Case in point, if you drive the Interstate North to South through Indiana, you travel through miles and miles of ancient lake bed, now flat land, however, go a few miles West and you traverse hills and rivers, past huge rock formations, Amish farms, and small towns — a wonderland that the average traveler, bad mouthing the boring drive, never realized existed.

At the beginning of his journey, Heat-Moon wondered if “Maybe the road could provide a therapy through observation of the ordinary and obvious, a means whereby the outer eye opens an inner one.”
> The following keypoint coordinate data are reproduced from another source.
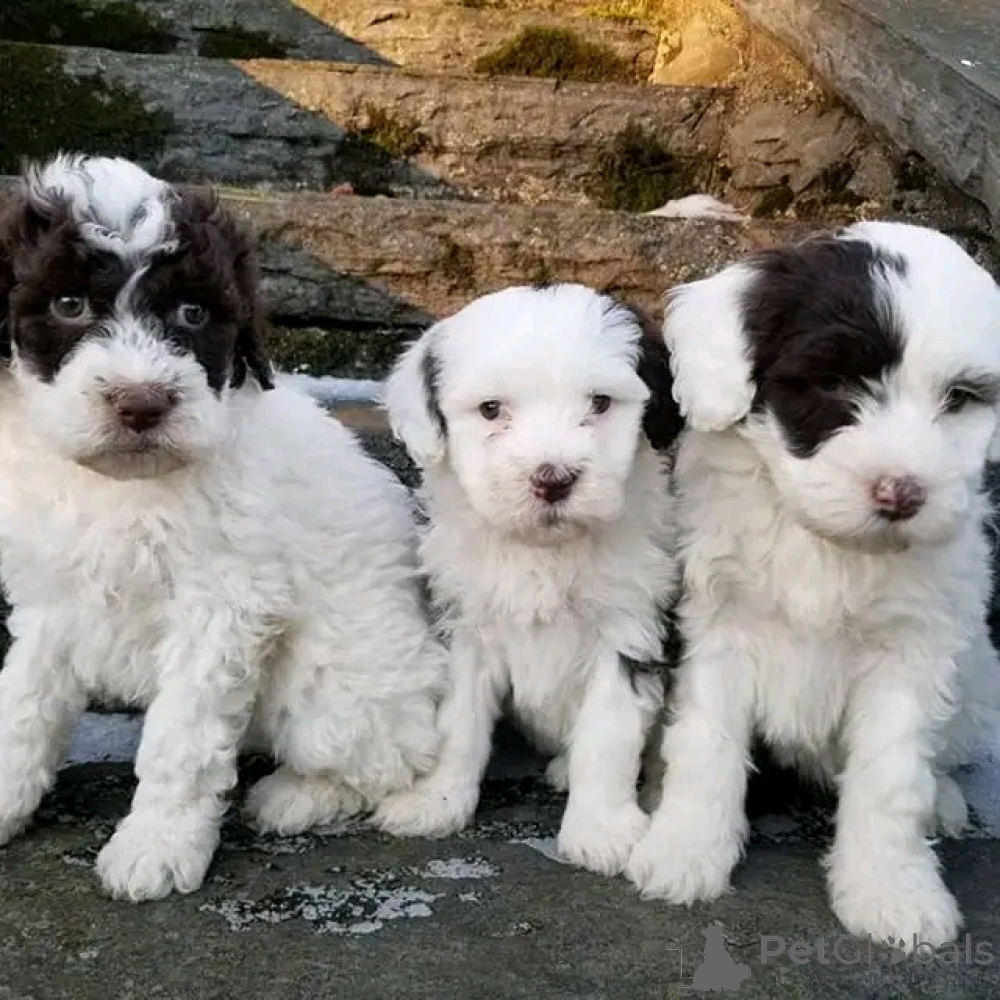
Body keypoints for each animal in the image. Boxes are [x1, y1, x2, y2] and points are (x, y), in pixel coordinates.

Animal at [0, 155, 445, 901]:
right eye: (68, 305)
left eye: (192, 313)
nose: (142, 403)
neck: (122, 486)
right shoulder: (50, 594)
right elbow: (24, 700)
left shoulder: (222, 603)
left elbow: (181, 736)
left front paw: (156, 845)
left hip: (334, 678)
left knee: (391, 756)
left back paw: (296, 797)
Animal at [373, 284, 683, 874]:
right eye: (492, 410)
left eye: (600, 403)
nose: (553, 478)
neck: (543, 550)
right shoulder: (465, 627)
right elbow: (457, 723)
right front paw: (435, 801)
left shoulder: (629, 624)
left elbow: (608, 732)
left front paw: (600, 829)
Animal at [626, 221, 1000, 948]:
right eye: (832, 382)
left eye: (961, 400)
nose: (901, 493)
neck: (826, 542)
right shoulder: (720, 627)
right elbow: (705, 743)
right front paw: (684, 851)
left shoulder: (911, 653)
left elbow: (893, 775)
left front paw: (893, 892)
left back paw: (944, 803)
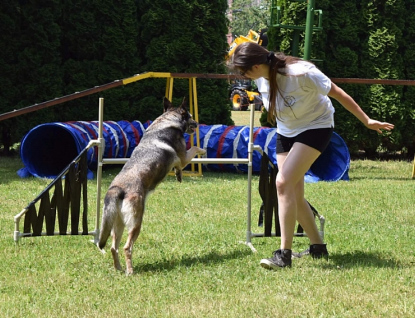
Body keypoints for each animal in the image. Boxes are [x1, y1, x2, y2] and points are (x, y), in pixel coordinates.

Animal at [98, 96, 208, 274]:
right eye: (190, 116)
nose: (197, 123)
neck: (168, 120)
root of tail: (117, 189)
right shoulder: (184, 157)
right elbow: (194, 147)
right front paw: (203, 150)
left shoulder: (180, 161)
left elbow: (179, 167)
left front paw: (179, 175)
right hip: (136, 223)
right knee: (127, 247)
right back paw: (130, 271)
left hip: (118, 224)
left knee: (114, 248)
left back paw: (119, 269)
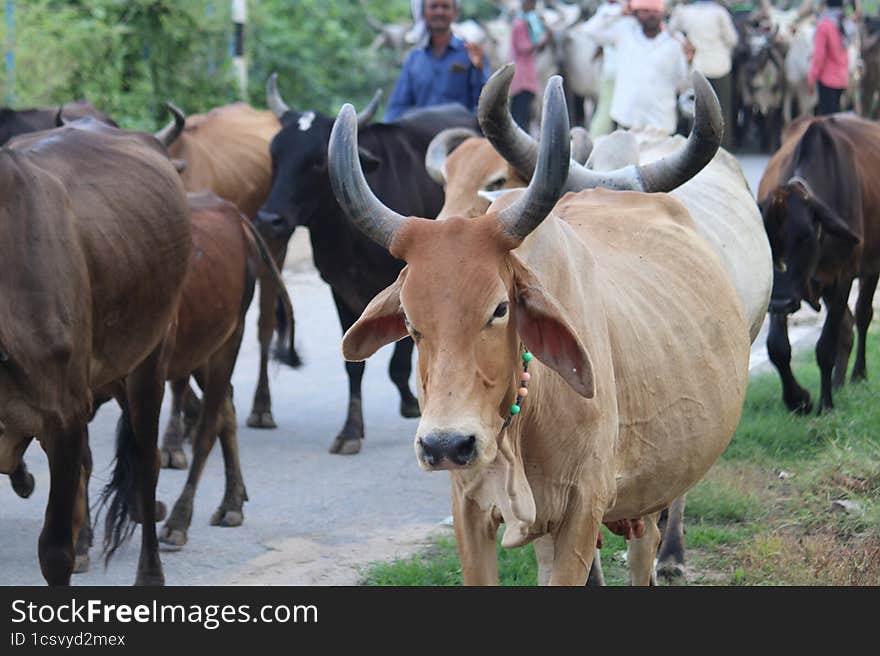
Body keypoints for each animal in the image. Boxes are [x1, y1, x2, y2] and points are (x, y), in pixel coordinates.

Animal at [254, 74, 482, 454]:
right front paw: (350, 431)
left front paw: (411, 404)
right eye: (274, 155)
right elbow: (354, 367)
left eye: (317, 161)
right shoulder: (339, 289)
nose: (270, 219)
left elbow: (401, 361)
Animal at [328, 72, 748, 584]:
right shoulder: (469, 508)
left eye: (500, 309)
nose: (446, 443)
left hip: (653, 482)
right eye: (409, 318)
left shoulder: (583, 508)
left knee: (643, 549)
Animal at [756, 114, 880, 412]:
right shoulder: (782, 287)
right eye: (765, 239)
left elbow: (825, 347)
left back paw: (857, 375)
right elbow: (777, 347)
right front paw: (798, 399)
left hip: (869, 268)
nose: (780, 302)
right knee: (848, 325)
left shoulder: (843, 275)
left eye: (806, 236)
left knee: (862, 315)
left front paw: (825, 404)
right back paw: (838, 382)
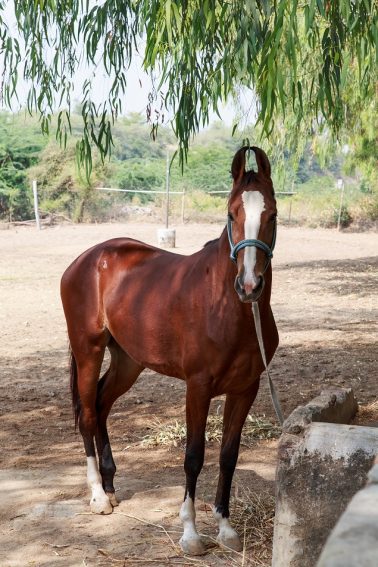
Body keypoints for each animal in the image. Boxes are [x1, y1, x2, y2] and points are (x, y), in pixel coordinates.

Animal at [59, 145, 278, 556]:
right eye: (231, 214)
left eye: (271, 214)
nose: (249, 285)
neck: (227, 308)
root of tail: (88, 259)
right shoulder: (198, 387)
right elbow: (193, 456)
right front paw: (190, 533)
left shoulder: (247, 388)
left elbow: (228, 455)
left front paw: (225, 528)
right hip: (88, 351)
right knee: (88, 415)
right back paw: (98, 496)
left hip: (128, 361)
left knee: (101, 403)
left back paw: (111, 486)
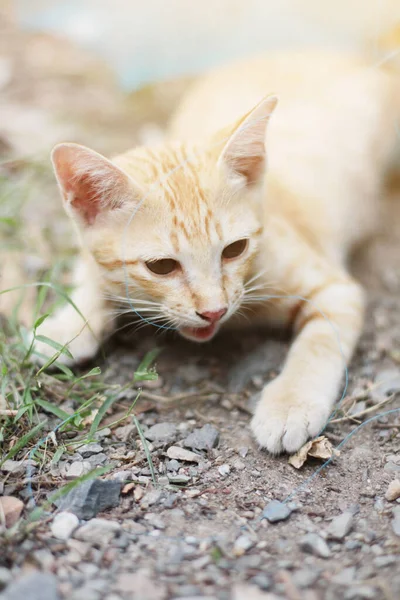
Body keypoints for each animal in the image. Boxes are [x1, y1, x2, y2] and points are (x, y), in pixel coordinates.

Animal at [30, 50, 400, 454]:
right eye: (162, 266)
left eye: (235, 249)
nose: (213, 311)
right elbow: (93, 277)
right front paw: (66, 328)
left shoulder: (336, 289)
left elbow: (319, 344)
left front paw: (291, 403)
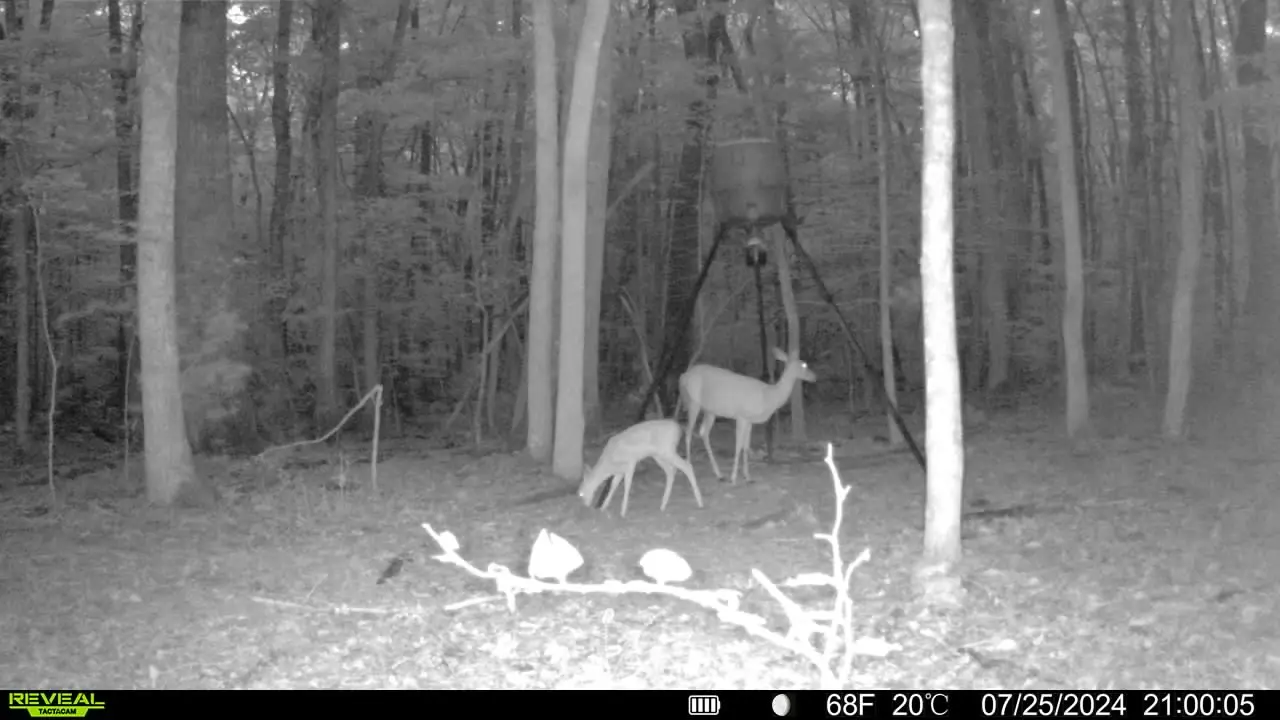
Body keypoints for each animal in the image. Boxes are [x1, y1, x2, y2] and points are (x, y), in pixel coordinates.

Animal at [675, 345, 814, 481]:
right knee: (688, 433)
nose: (814, 376)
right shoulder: (741, 416)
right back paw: (690, 467)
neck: (768, 397)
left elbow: (745, 447)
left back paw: (719, 474)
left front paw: (747, 476)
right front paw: (733, 478)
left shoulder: (749, 420)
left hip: (710, 410)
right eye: (804, 365)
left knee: (703, 432)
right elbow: (738, 446)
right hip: (693, 402)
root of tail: (683, 376)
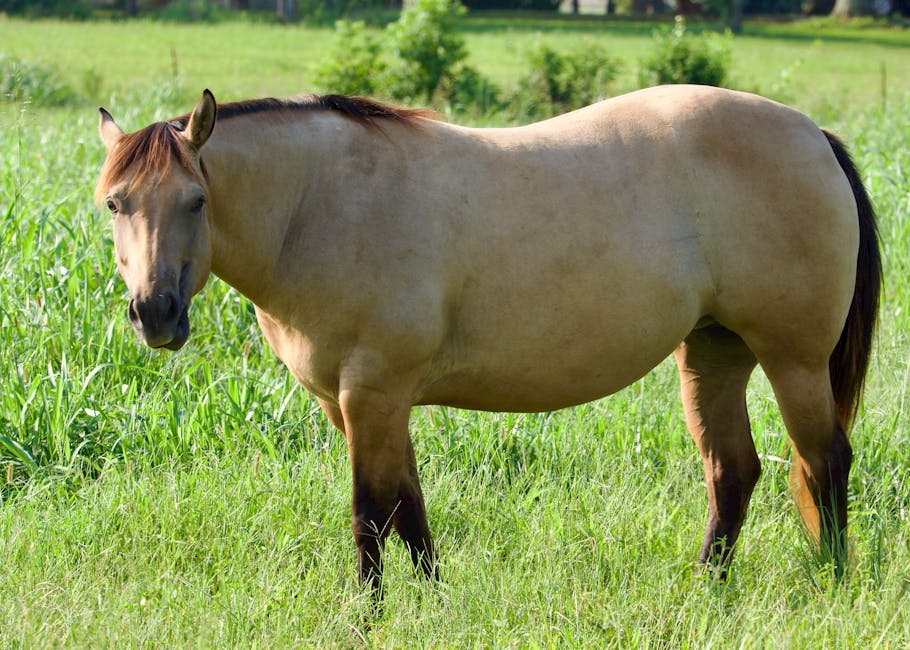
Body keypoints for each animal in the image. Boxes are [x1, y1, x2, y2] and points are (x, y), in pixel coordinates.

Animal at [95, 85, 881, 595]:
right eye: (115, 204)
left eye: (197, 201)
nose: (155, 314)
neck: (324, 206)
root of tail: (813, 134)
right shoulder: (359, 403)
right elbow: (407, 507)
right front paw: (433, 601)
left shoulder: (371, 392)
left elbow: (369, 514)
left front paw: (369, 616)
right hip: (713, 354)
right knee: (734, 472)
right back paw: (704, 590)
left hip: (794, 361)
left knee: (825, 462)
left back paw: (833, 582)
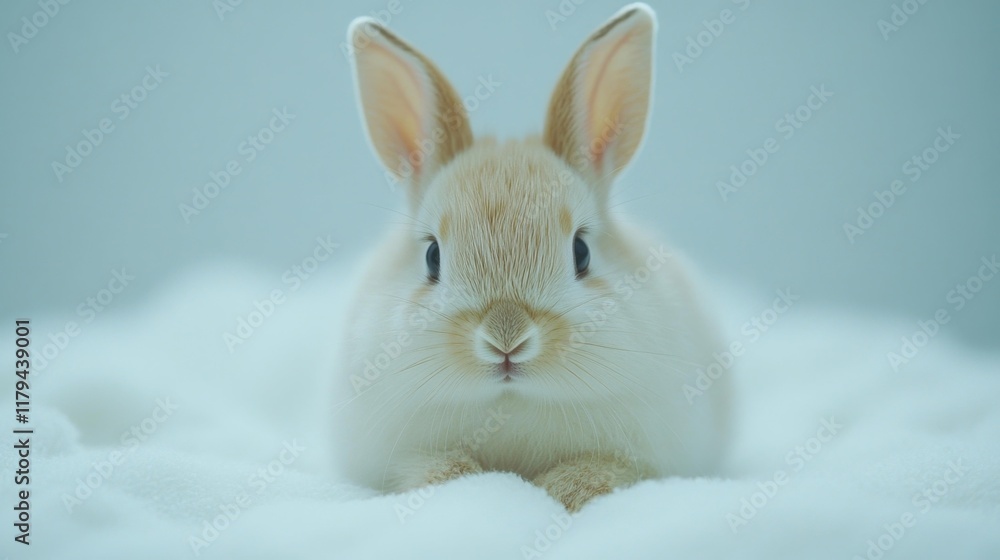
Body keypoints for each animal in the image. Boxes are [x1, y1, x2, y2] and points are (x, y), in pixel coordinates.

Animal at [333, 2, 731, 513]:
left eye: (582, 251)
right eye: (432, 257)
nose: (506, 339)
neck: (510, 406)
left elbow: (606, 472)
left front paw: (568, 489)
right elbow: (430, 468)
Meandering backroadI can attest to the  truth of those words. Instead of flying past everything, seeing nothing, “meandering” the back roads forces you to slow down, see the hawk soar over the trees, hear the water babble in the creek, and snatch glimpses of another slice of life — horses grazing, children playing, the old folks rockin’ in the shade of their porch.

Blossoming trees, Georgia

 

Instead of billboards advertising gas prices or the next fast food restaurant or tourist attraction, homemade signs announcing “maters and taters” or asking “Are you willing to take a chance with your soul?” You literally go over the river and through the woods, whether to grandmother’s house or not. And you breathe — not only slower, as the stress of everyday life melts away, but cleaner, filled with the scent of apple blossoms, fresh grass, crunchy leaves, tumbling water, or pine.

Heat-Moon shares his father’s philosophy that “any traveler who misses the journey misses about all he’s going to get,” that a man’s (or woman’s) observations and curiosity, make and remake them.

Taking five full days to travel from Wisconsin to central Florida may seem like an eternity to some. “I could do it in 2 ten-hour days!,” they boast. This isn’t Name that Tune, so I will not respond with how fast I could drive it because for me, it is the journey that matters.

This was not a true meander; I had a particular place to be in a “reasonable” amount of time. That time expectation and the cold, blustery weather kept me moving southward, hundreds of miles a day. In the end, it was more like Heat-Moon describes as “turning the windshield into a movie screen in which I, the viewer, did the moving while the subject held still.”

Since each day, I took time to stop, look, and listen — watching wildlife, lunching by pristine waters, hiking trails past awe-inspiring rock faces and to roaring waterfalls, sitting by the campfire, and star gazing — I did not mind watching the movie that unfolded before me at times. In the end it was a good journey.